The case involved Linda Gadbois, who was a cook employed by the California prison system. In April 2008, she was injured on the job at Avenal State Prison (AVP) and sought medical treatment through the prison's workers' compensation network. However, Gadbois was not happy with her original doctor, so she selected a different provider from a list supplied by AVP. On the morning of May 28, 2008, Gadbois was scheduled to work, but she was authorized to take time off to attend an appointment with her new doctor. After the appointment, she called AVP and told her supervisor she was on her way to work. She died in a fatal car crash soon afterward.

Kenneth Fields, the other driver involved, was seriously injured in the collision. Ultimately, Fields filed a personal injury lawsuit against Gadbois's estate and the state of California. The suit argued that Gadbois was "acting within the scope of her employment" when she caused the crash, and thus the state was also liable for his injuries. This kind of argument is known as respondeat superior, which is a common-law doctrine "that holds an employer or principal legally responsible for the wrongful acts of an employee or agent, if such acts occur within the scope of the employment or agency."

Normally, employees are normally considered outside the scope of their employment when they're commuting to or from work: thus, injuries sustained during these commutes this concept is known as the "coming and going rule." But Fields' argued that Gadbois, in driving to work from a medical appointment for a work-related injury, was actually acting within the scope of her employment.

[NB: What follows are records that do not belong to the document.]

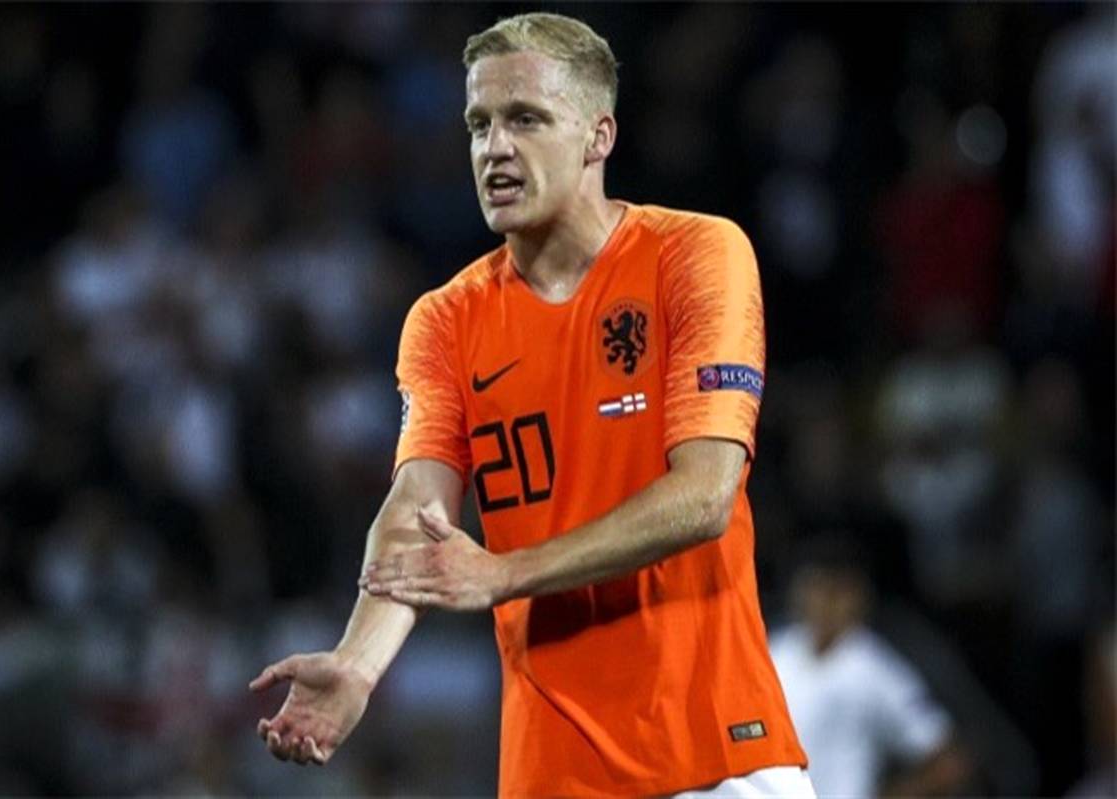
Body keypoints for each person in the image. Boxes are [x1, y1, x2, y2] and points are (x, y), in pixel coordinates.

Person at [250, 13, 812, 797]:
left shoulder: (694, 255)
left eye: (525, 119)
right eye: (478, 124)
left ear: (598, 136)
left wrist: (503, 572)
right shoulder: (446, 319)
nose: (494, 148)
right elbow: (417, 511)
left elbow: (705, 495)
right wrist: (358, 662)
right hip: (550, 771)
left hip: (713, 756)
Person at [770, 535, 972, 797]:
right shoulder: (777, 652)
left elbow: (947, 763)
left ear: (859, 596)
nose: (825, 602)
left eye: (837, 591)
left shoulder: (874, 668)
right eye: (817, 587)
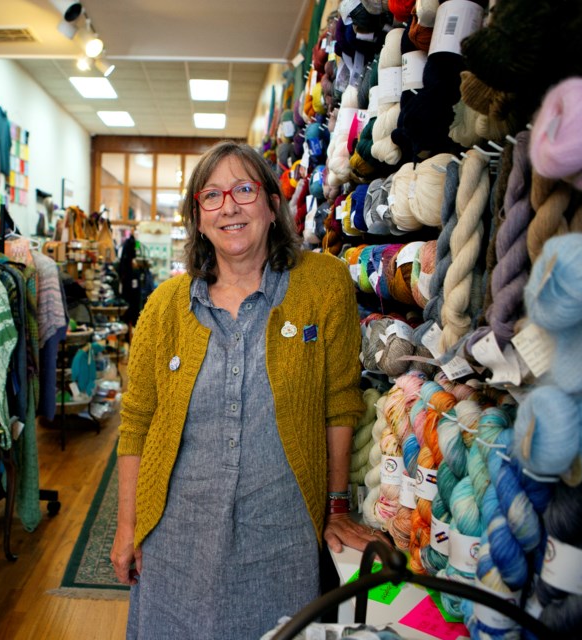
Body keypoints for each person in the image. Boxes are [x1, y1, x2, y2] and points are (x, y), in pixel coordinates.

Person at [110, 140, 386, 639]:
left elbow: (340, 402)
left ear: (271, 203)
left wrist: (337, 506)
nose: (229, 206)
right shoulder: (165, 305)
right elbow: (136, 424)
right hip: (175, 534)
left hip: (280, 534)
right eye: (211, 196)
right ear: (197, 217)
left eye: (243, 189)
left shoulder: (323, 284)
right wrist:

However, the appeals court disagreed. After reviewing the case, the court concluded that Gadbois's employer was not liable for Fields' injuries. The ruling points out that Gadbois requested the appointment of her own accord; that AVP did not require her to drive to the appointment; and that driving was not connected to her regular job duties.

Here in Missouri, an employee must prove that an injury "[arose] out of and in the course of employment" to receive workers' comp benefits. In 2005, section 287.020.3(2) of Missouri law was amended to read as follows:

"An injury shall be deemed to arise out of and in the course of the employment only if:

• (a) It is reasonably apparent, upon consideration of all the circumstances, that the accident is the prevailing factor in causing the injury; and

• (b) It does not come from a hazard or risk unrelated to the employment to which workers would have been equally exposed outside of and unrelated to the employment in normal nonemployment life."